Forum Discussion
MicrosoftExternal file support in KQL - Azure Sentinel
Sanket26 Yes. See the following for an example:
MicrosoftThe issue which I am facing right now is : The html page where the csv is hosted isn't in desired format (There are multiple lines of header before the actual data).
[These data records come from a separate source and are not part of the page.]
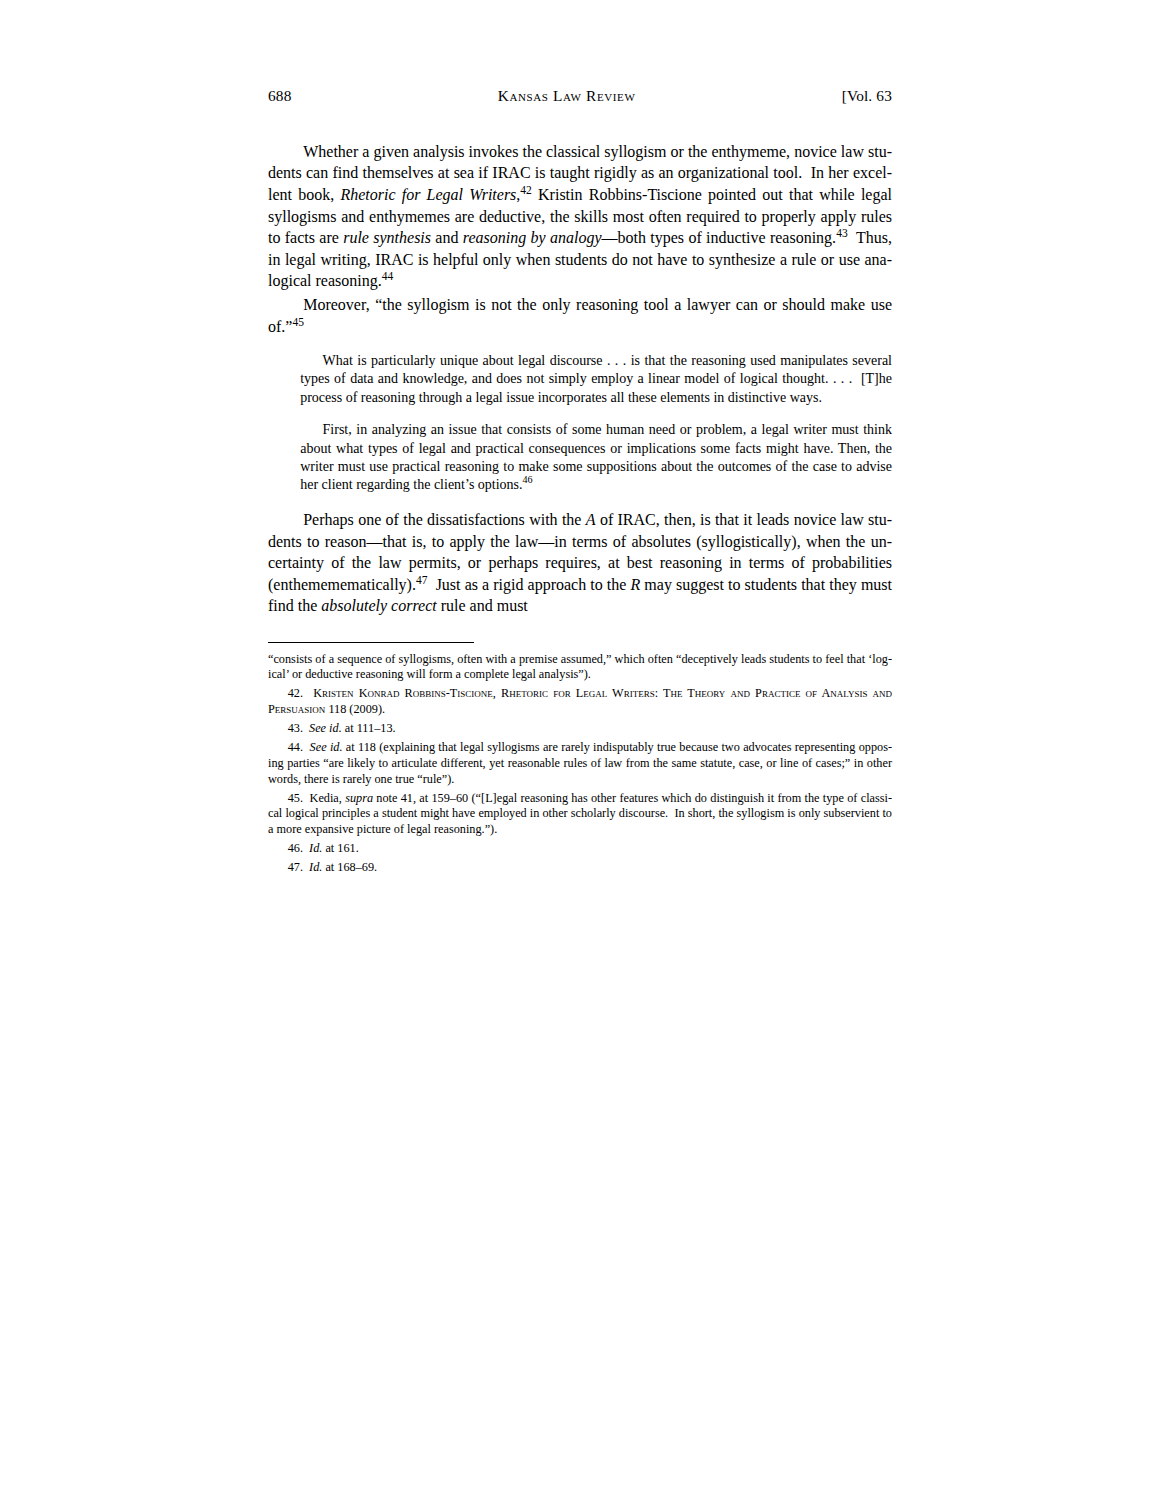688 Kansas Law Review [Vol. 63
Whether a given analysis invokes the classical syllogism or the enthymeme, novice law students can find themselves at sea if IRAC is taught rigidly as an organizational tool. In her excellent book, Rhetoric for Legal Writers,42 Kristin Robbins-Tiscione pointed out that while legal syllogisms and enthymemes are deductive, the skills most often required to properly apply rules to facts are rule synthesis and reasoning by analogy—both types of inductive reasoning.43 Thus, in legal writing, IRAC is helpful only when students do not have to synthesize a rule or use analogical reasoning.44
Moreover, “the syllogism is not the only reasoning tool a lawyer can or should make use of.”45
What is particularly unique about legal discourse . . . is that the reasoning used manipulates several types of data and knowledge, and does not simply employ a linear model of logical thought. . . . [T]he process of reasoning through a legal issue incorporates all these elements in distinctive ways.
First, in analyzing an issue that consists of some human need or problem, a legal writer must think about what types of legal and practical consequences or implications some facts might have. Then, the writer must use practical reasoning to make some suppositions about the outcomes of the case to advise her client regarding the client’s options.46
Perhaps one of the dissatisfactions with the A of IRAC, then, is that it leads novice law students to reason—that is, to apply the law—in terms of absolutes (syllogistically), when the uncertainty of the law permits, or perhaps requires, at best reasoning in terms of probabilities (enthememematically).47 Just as a rigid approach to the R may suggest to students that they must find the absolutely correct rule and must
“consists of a sequence of syllogisms, often with a premise assumed,” which often “deceptively leads students to feel that ‘logical’ or deductive reasoning will form a complete legal analysis”).
42. Kristen Konrad Robbins-Tiscione, Rhetoric for Legal Writers: The Theory and Practice of Analysis and Persuasion 118 (2009).
43. See id. at 111–13.
44. See id. at 118 (explaining that legal syllogisms are rarely indisputably true because two advocates representing opposing parties “are likely to articulate different, yet reasonable rules of law from the same statute, case, or line of cases;” in other words, there is rarely one true “rule”).
45. Kedia, supra note 41, at 159–60 (“[L]egal reasoning has other features which do distinguish it from the type of classical logical principles a student might have employed in other scholarly discourse. In short, the syllogism is only subservient to a more expansive picture of legal reasoning.”).
46. Id. at 161.
47. Id. at 168–69.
Also downloading the file, modifying the format and then uploading to a blob isn't the best option for me.
I am getting this error :
Partial query failure: Wrong number of fields (E_WRONG_NUMBER_OF_FIELDS). (message: 'Kusto::Csv::Parser<>.PrepareFields: CSV has an inconsistent number of fields per line: ', details: 'Offending record: 10 (start position in stream: 531), fieldsCount: 4, currentRecordFieldCount: 4, record: # ja3_md5,Firstseen,Lastseen,Listingreason
[end record]')
Does it need to be in Log Analytics/Azure Sentinel using KQL?
- Sanket26
Please find the link details : https://sslbl.abuse.ch/blacklist/ja3_fingerprints.csv
Also yes I was running this data in Azure sentinel.
There you go Sanket26
externaldata (Everything:string) [@"https://sslbl.abuse.ch/blacklist/ja3_fingerprints.csv"] with (format="txt",ignoreFirstRecord=true) // reading each line as a string | where Everything !startswith "#" //removing the lines that started with '#' | project Everything=parse_csv(Everything) // parsing the string as csv | project ja3_md5=Everything[0],Firstseen=Everything[1],Lastseen=Everything[2], Listingreason=Everything[3] //splitting the csv into columnsI've added some comments for you to know what I was doing.
Let me know if this was helpful!
- Sanket26
Thank a lot. It really helped. The issue is resolved. I am now able to fetch data directly from the http page. The part I was missing was I didn't perform the parsing on the csv as a result I wasn't getting the schema as expected.